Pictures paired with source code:
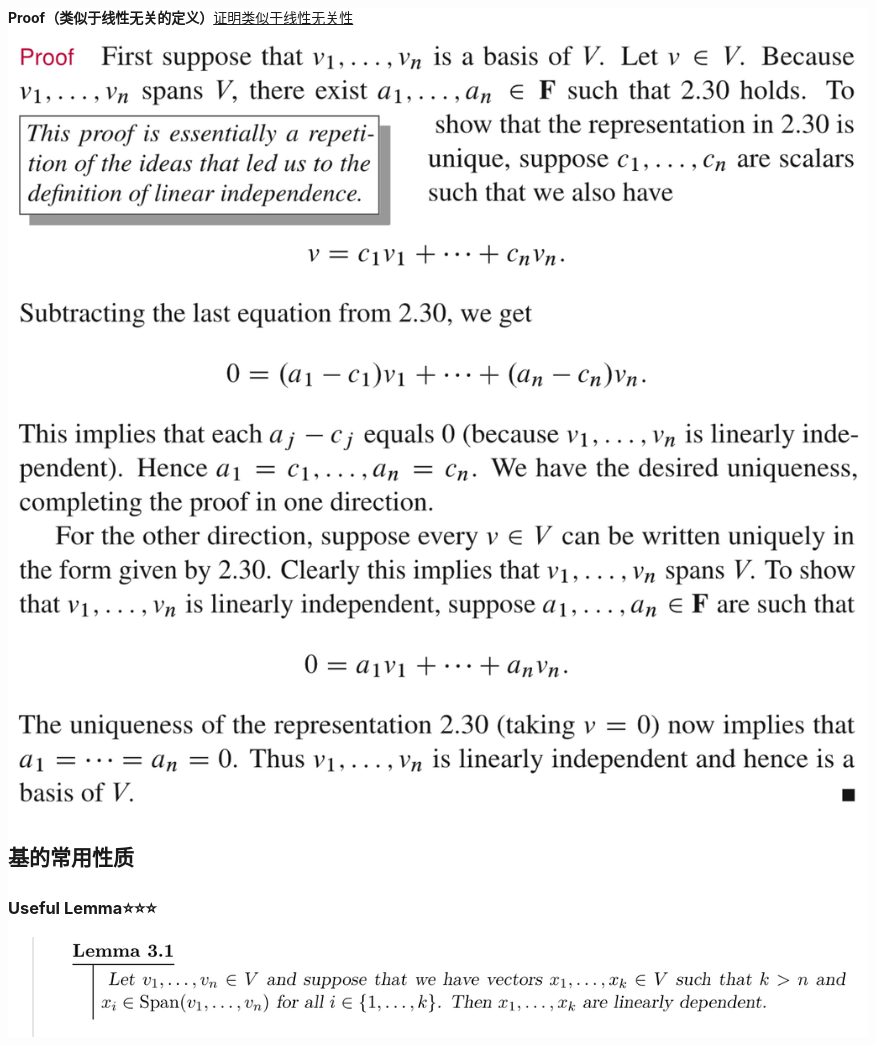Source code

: **Proof（类似于线性无关的定义）**[证明类似于线性无关性](https://www.yuque.com/alexman/so5y8g/atgxkz/edit#rFstW)
![image.png](./Ch2_张成空间，维数和基.assets/20231105_1433027034.png)



## 基的常用性质
### Useful Lemma⭐⭐⭐
> ![image.png](./Ch2_张成空间，维数和基.assets/20231105_1433036461.png)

## Try it
All of the records above must be copied exactly, except for the pictures.

## Result
Source code

: **Proof（类似于线性无关的定义）**[证明类似于线性无关性](https://www.yuque.com/alexman/so5y8g/atgxkz/edit#rFstW)
![image.png](./Ch2_张成空间，维数和基.assets/20231105_1433027034.png)



## 基的常用性质
### Useful Lemma⭐⭐⭐
> ![image.png](./Ch2_张成空间，维数和基.assets/20231105_1433036461.png)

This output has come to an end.